Embedded System Design

What is Embedded System Design?

Embedded system design involves the use of Microprocessor/Microcontroller/FPGA or other programmable logic device based hardware coupled with embedded firmware to implement custom solutions. Such a design can integrate many sensors, actuators, input-output devices and communication interfaces. The firmware can be upgraded by various methods once deployed. The design team requires extensive knowledge and experience to understand the problem statement and design the most efficient and cost-effective solution. The general steps involved in an embedded system design are,

1. Circuit Design and Simulation

Here the actual problem statement is broken down into smaller pieces or features and suitable circuits are designed and simulated using various softwares. The simulation can be purely based on ideal conditions or involve practical constraints. The process will yield the safe working parameters and give insight into the worst-case operating conditions. This step essentially tests whether the design is practically feasible or not. Not all the parts of the design may be testable in this way. Such features have to be tested by designing a prototype.

2. Hardware Prototype

If the simulation is found feasible, an actual hardware can be set up. Suitable components have to be selected at this point. Even though the cost of the components does not matter much at the stage, it is always a good practice to choose the lowest cost and high availability parts. But cost should not be traded for required performance. With the help of any EDA suite, the schematic and prototype PCB can be designed for the evaluation of the primary design. The PCB can then be fabricated at a professional fab-house or lab-made using CNC milling etc. Components can be then assembled on the board and and various tests can be performed.

3. Software Development

Programmable devices require software to work. Software uploaded into an embedded device is called a firmware, since it is designed to run with few or no further updates. For this reason, the firmware has to be tested extensively before shipping. The test will detect problems in the software, either logical or grammatical (human made), and are called bugs. A variety of software development suites and methods are used to fix and track the bugs. Once the software is free from known bugs, it can be uploaded to the main controller.

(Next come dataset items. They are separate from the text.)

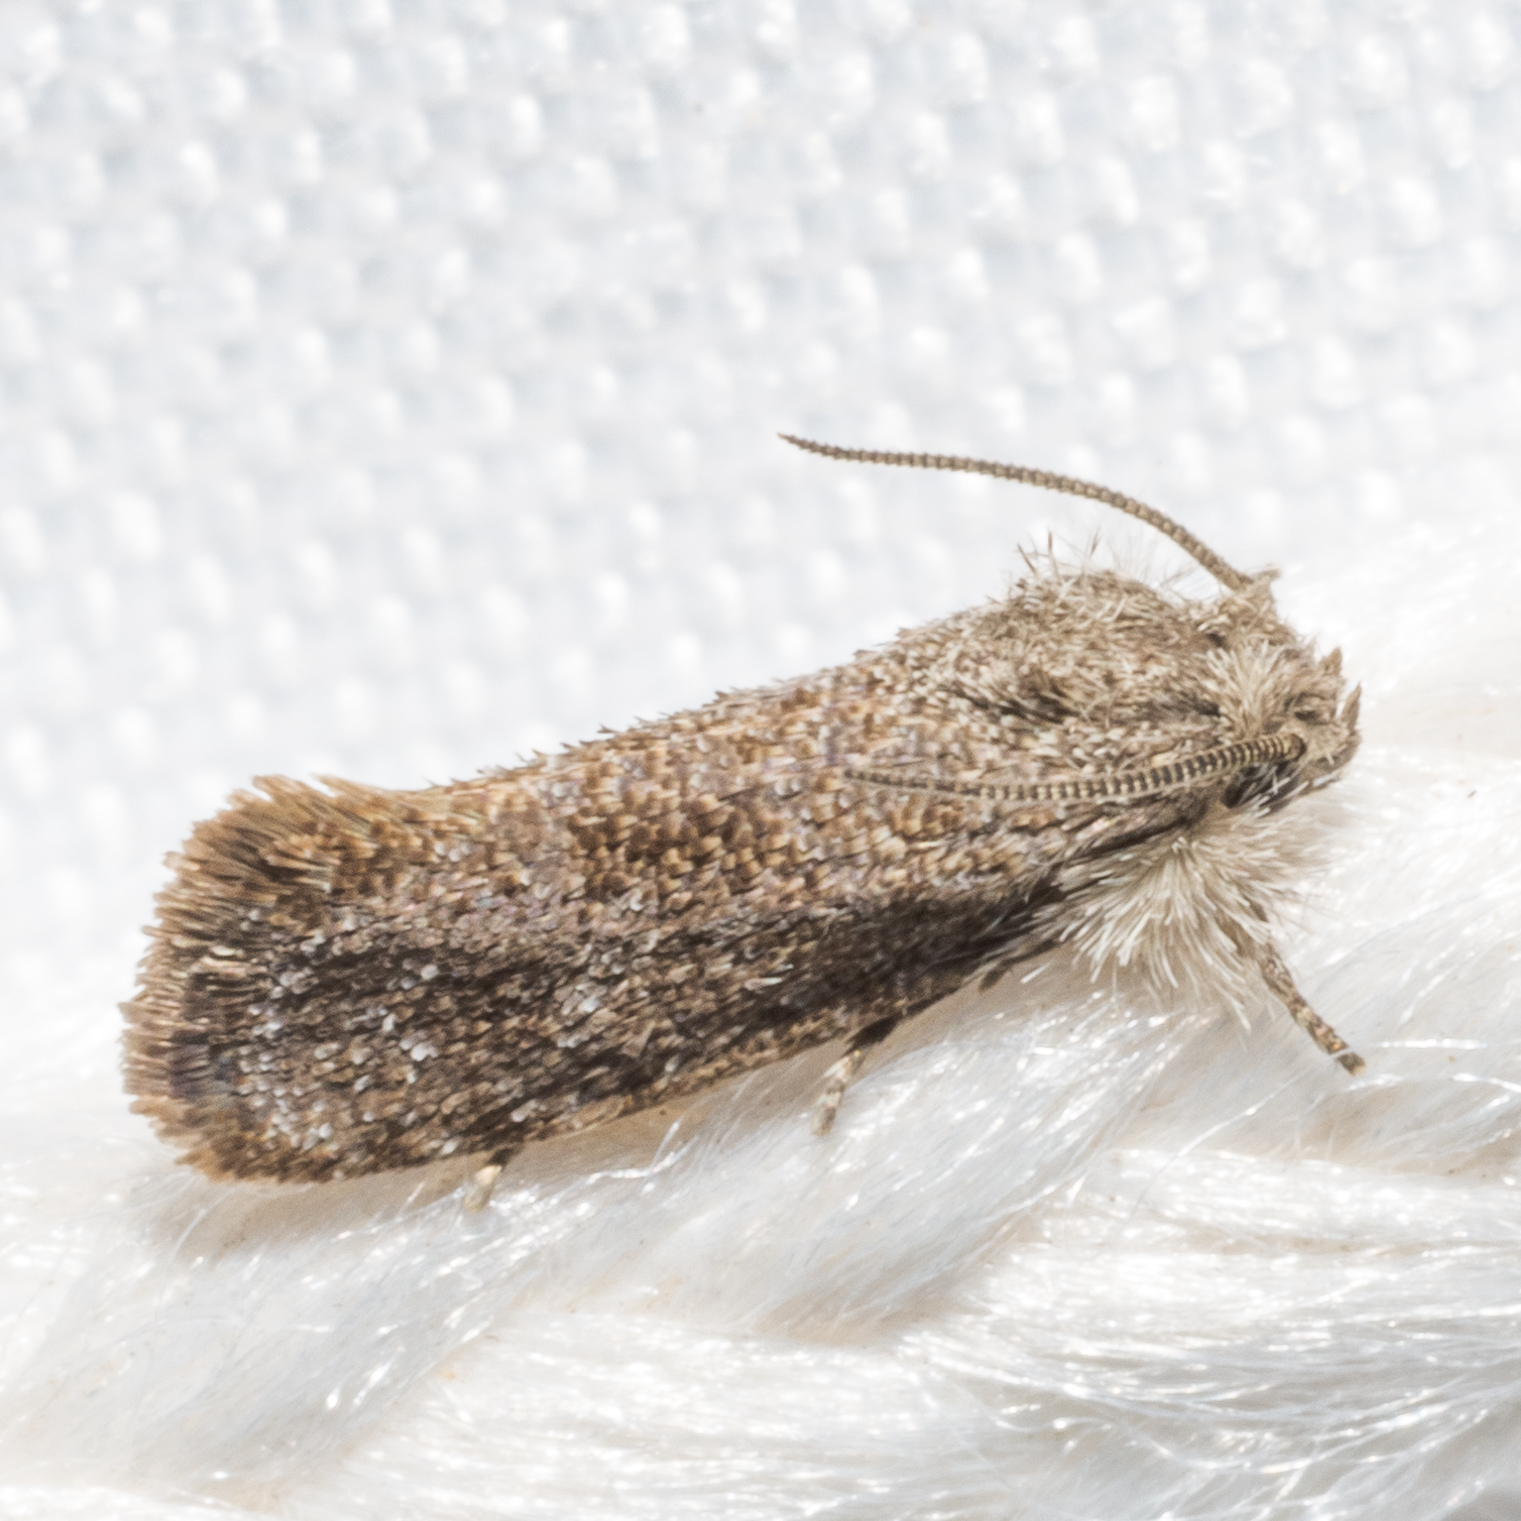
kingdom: Animalia
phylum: Arthropoda
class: Insecta
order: Lepidoptera
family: Tineidae
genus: Acrolophus
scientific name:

4. Production-Ready Design

Once the prototype has been tested and all known bugs are fixed, the design can be optimized for size, cost and manufacturing. If any feature was redundant or not working during the evaluation phase, they can be removed from the design. Removing features can also be done to reduce cost. The form-factor may be designed to fit inside a new or existing product enclosure. Production files can be generated for automated fabrication and assembly. The final documentation of the hardware and software will be created and forwarded to the client.

Components of Embedded System

Components of an embedded system can be grouped into three categories – Hardware, Software and Interface. This classification is only for understanding the system based on functions, not a strict design model.

For example, some interface components may be integrated into a microcontroller itself. A microcontroller is a low power and low performance processor with integrated memory, input and output peripherals on the chip. They are used for real-time control applications by reading sensors and user inputs. A Real-time Operating System (RTOS) may be used to handle simultaneous tasks. A microprocessor on the other hand, is a high performance processor capable of fast memory and IO operations. Only cache memory will be present on the chip die. Code and data have to be loaded from external memory chips connected to high speed data buses.